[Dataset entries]
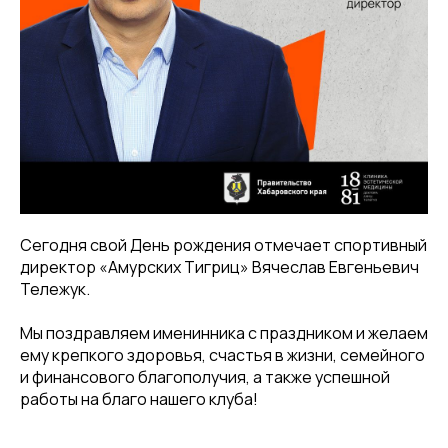
Сегодня свой День рождения отмечает спортивный
директор «Амурских Тигриц» Вячеслав Евгеньевич
Тележук.
Мы поздравляем именинника с праздником и желаем
ему крепкого здоровья, счастья в жизни, семейного
и финансового благополучия, а также успешной
работы на благо нашего клуба!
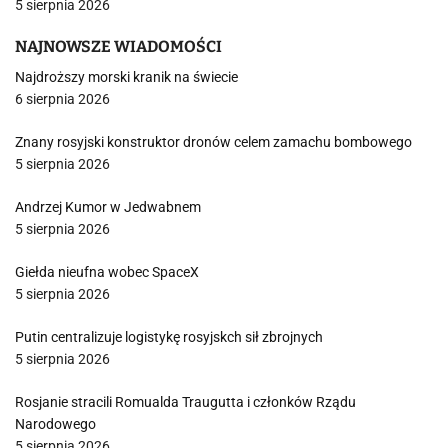
5 sierpnia 2026
NAJNOWSZE WIADOMOŚCI
Najdroższy morski kranik na świecie
6 sierpnia 2026
Znany rosyjski konstruktor dronów celem zamachu bombowego
5 sierpnia 2026
Andrzej Kumor w Jedwabnem
5 sierpnia 2026
Giełda nieufna wobec SpaceX
5 sierpnia 2026
Putin centralizuje logistykę rosyjskch sił zbrojnych
5 sierpnia 2026
Rosjanie stracili Romualda Traugutta i członków Rządu
Narodowego
5 sierpnia 2026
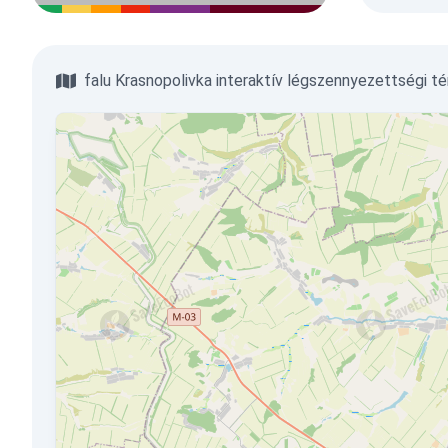
falu Krasnopolivka interaktív légszennyezettségi t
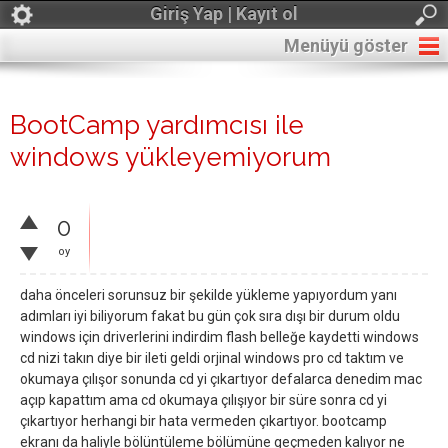
Giriş Yap | Kayıt ol
Menüyü göster
BootCamp yardımcısı ile
windows yükleyemiyorum
0
oy
daha önceleri sorunsuz bir şekilde yükleme yapıyordum yanı
adımları iyi biliyorum fakat bu gün çok sıra dışı bir durum oldu
windows için driverlerini indirdim flash belleğe kaydetti windows
cd nizi takın diye bir ileti geldi orjinal windows pro cd taktım ve
okumaya çılışor sonunda cd yi çıkartıyor defalarca denedim mac
açıp kapattım ama cd okumaya çılışıyor bir süre sonra cd yi
çıkartıyor herhangi bir hata vermeden çıkartıyor. bootcamp
ekranı da haliyle bölüntüleme bölümüne geçmeden kalıyor ne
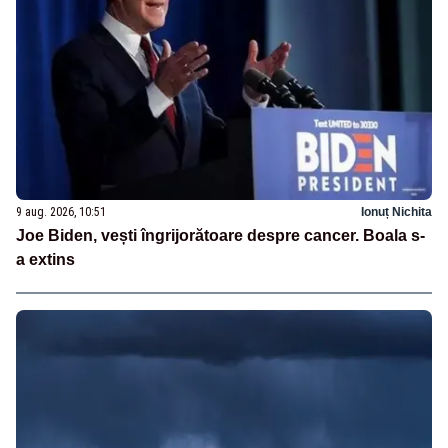
9 aug. 2026, 10:51
Ionuț Nichita
Joe Biden, vești îngrijorătoare despre cancer. Boala s-
a extins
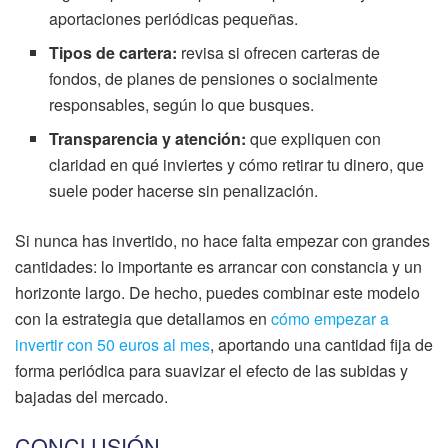
aportaciones periódicas pequeñas.
Tipos de cartera:
revisa si ofrecen carteras de
fondos, de planes de pensiones o socialmente
responsables, según lo que busques.
Transparencia y atención:
que expliquen con
claridad en qué inviertes y cómo retirar tu dinero, que
suele poder hacerse sin penalización.
Si nunca has invertido, no hace falta empezar con grandes
cantidades: lo importante es arrancar con constancia y un
horizonte largo. De hecho, puedes combinar este modelo
con la estrategia que detallamos en
cómo empezar a
invertir con 50 euros al mes
, aportando una cantidad fija de
forma periódica para suavizar el efecto de las subidas y
bajadas del mercado.
CONCLUSIÓN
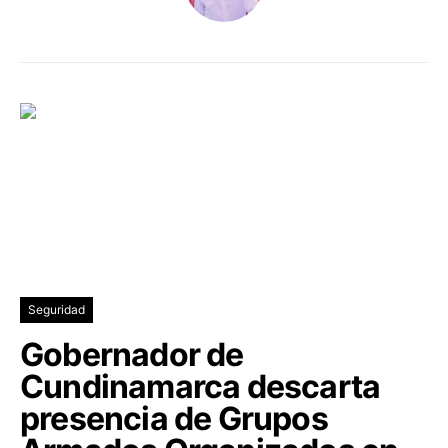
Seguridad
Gobernador de
Cundinamarca descarta
presencia de Grupos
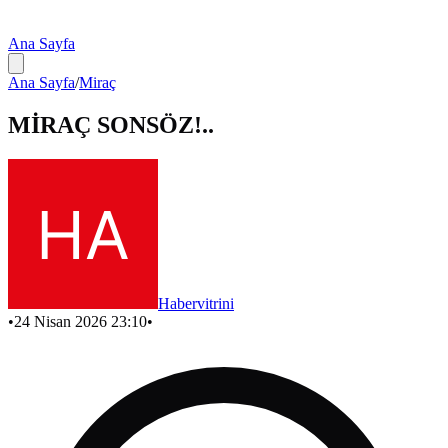
Ana Sayfa
Ana Sayfa
/
Miraç
MİRAÇ SONSÖZ!..
Habervitrini
•
24 Nisan 2026 23:10
•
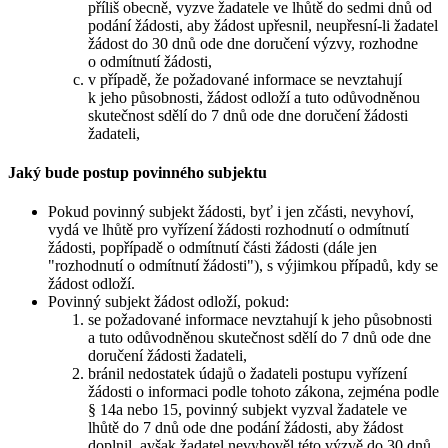
příliš obecně, vyzve žadatele ve lhůtě do sedmi dnů od
podání žádosti, aby žádost upřesnil, neupřesní-li žadatel
žádost do 30 dnů ode dne doručení výzvy, rozhodne
o odmítnutí žádosti,
v případě, že požadované informace se nevztahují
k jeho působnosti, žádost odloží a tuto odůvodněnou
skutečnost sdělí do 7 dnů ode dne doručení žádosti
žadateli,
Jaký bude postup povinného subjektu
Pokud povinný subjekt žádosti, byť i jen zčásti, nevyhoví,
vydá ve lhůtě pro vyřízení žádosti rozhodnutí o odmítnutí
žádosti, popřípadě o odmítnutí části žádosti (dále jen
"rozhodnutí o odmítnutí žádosti"), s výjimkou případů, kdy se
žádost odloží.
Povinný subjekt žádost odloží, pokud:
se požadované informace nevztahují k jeho působnosti
a tuto odůvodněnou skutečnost sdělí do 7 dnů ode dne
doručení žádosti žadateli,
bránil nedostatek údajů o žadateli postupu vyřízení
žádosti o informaci podle tohoto zákona, zejména podle
§ 14a nebo 15, povinný subjekt vyzval žadatele ve
lhůtě do 7 dnů ode dne podání žádosti, aby žádost
doplnil, avšak žadatel nevyhověl této výzvě do 30 dnů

EXERCISE> A verbatim copy of every record is to be produced, and pictures are to be excluded from it.

OUTPUT>
Сегодня свой День рождения отмечает спортивный
директор «Амурских Тигриц» Вячеслав Евгеньевич
Тележук.
Мы поздравляем именинника с праздником и желаем
ему крепкого здоровья, счастья в жизни, семейного
и финансового благополучия, а также успешной
работы на благо нашего клуба!
5 sierpnia 2026
NAJNOWSZE WIADOMOŚCI
Najdroższy morski kranik na świecie
6 sierpnia 2026
Znany rosyjski konstruktor dronów celem zamachu bombowego
5 sierpnia 2026
Andrzej Kumor w Jedwabnem
5 sierpnia 2026
Giełda nieufna wobec SpaceX
5 sierpnia 2026
Putin centralizuje logistykę rosyjskch sił zbrojnych
5 sierpnia 2026
Rosjanie stracili Romualda Traugutta i członków Rządu
Narodowego
5 sierpnia 2026
falu Krasnopolivka interaktív légszennyezettségi t
Giriş Yap | Kayıt ol
Menüyü göster
BootCamp yardımcısı ile
windows yükleyemiyorum
0
oy
daha önceleri sorunsuz bir şekilde yükleme yapıyordum yanı
adımları iyi biliyorum fakat bu gün çok sıra dışı bir durum oldu
windows için driverlerini indirdim flash belleğe kaydetti windows
cd nizi takın diye bir ileti geldi orjinal windows pro cd taktım ve
okumaya çılışor sonunda cd yi çıkartıyor defalarca denedim mac
açıp kapattım ama cd okumaya çılışıyor bir süre sonra cd yi
çıkartıyor herhangi bir hata vermeden çıkartıyor. bootcamp
ekranı da haliyle bölüntüleme bölümüne geçmeden kalıyor ne
9 aug. 2026, 10:51
Ionuț Nichita
Joe Biden, vești îngrijorătoare despre cancer. Boala s-
a extins
aportaciones periódicas pequeñas.
Tipos de cartera:
revisa si ofrecen carteras de
fondos, de planes de pensiones o socialmente
responsables, según lo que busques.
Transparencia y atención:
que expliquen con
claridad en qué inviertes y cómo retirar tu dinero, que
suele poder hacerse sin penalización.
Si nunca has invertido, no hace falta empezar con grandes
cantidades: lo importante es arrancar con constancia y un
horizonte largo. De hecho, puedes combinar este modelo
con la estrategia que detallamos en
cómo empezar a
invertir con 50 euros al mes
, aportando una cantidad fija de
forma periódica para suavizar el efecto de las subidas y
bajadas del mercado.
CONCLUSIÓN
Seguridad
Gobernador de
Cundinamarca descarta
presencia de Grupos
Ana Sayfa
Ana Sayfa
/
Miraç
MİRAÇ SONSÖZ!..
Habervitrini
•
24 Nisan 2026 23:10
•
příliš obecně, vyzve žadatele ve lhůtě do sedmi dnů od
podání žádosti, aby žádost upřesnil, neupřesní-li žadatel
žádost do 30 dnů ode dne doručení výzvy, rozhodne
o odmítnutí žádosti,
v případě, že požadované informace se nevztahují
k jeho působnosti, žádost odloží a tuto odůvodněnou
skutečnost sdělí do 7 dnů ode dne doručení žádosti
žadateli,
Jaký bude postup povinného subjektu
Pokud povinný subjekt žádosti, byť i jen zčásti, nevyhoví,
vydá ve lhůtě pro vyřízení žádosti rozhodnutí o odmítnutí
žádosti, popřípadě o odmítnutí části žádosti (dále jen
"rozhodnutí o odmítnutí žádosti"), s výjimkou případů, kdy se
žádost odloží.
Povinný subjekt žádost odloží, pokud:
se požadované informace nevztahují k jeho působnosti
a tuto odůvodněnou skutečnost sdělí do 7 dnů ode dne
doručení žádosti žadateli,
bránil nedostatek údajů o žadateli postupu vyřízení
žádosti o informaci podle tohoto zákona, zejména podle
§ 14a nebo 15, povinný subjekt vyzval žadatele ve
lhůtě do 7 dnů ode dne podání žádosti, aby žádost
doplnil, avšak žadatel nevyhověl této výzvě do 30 dnů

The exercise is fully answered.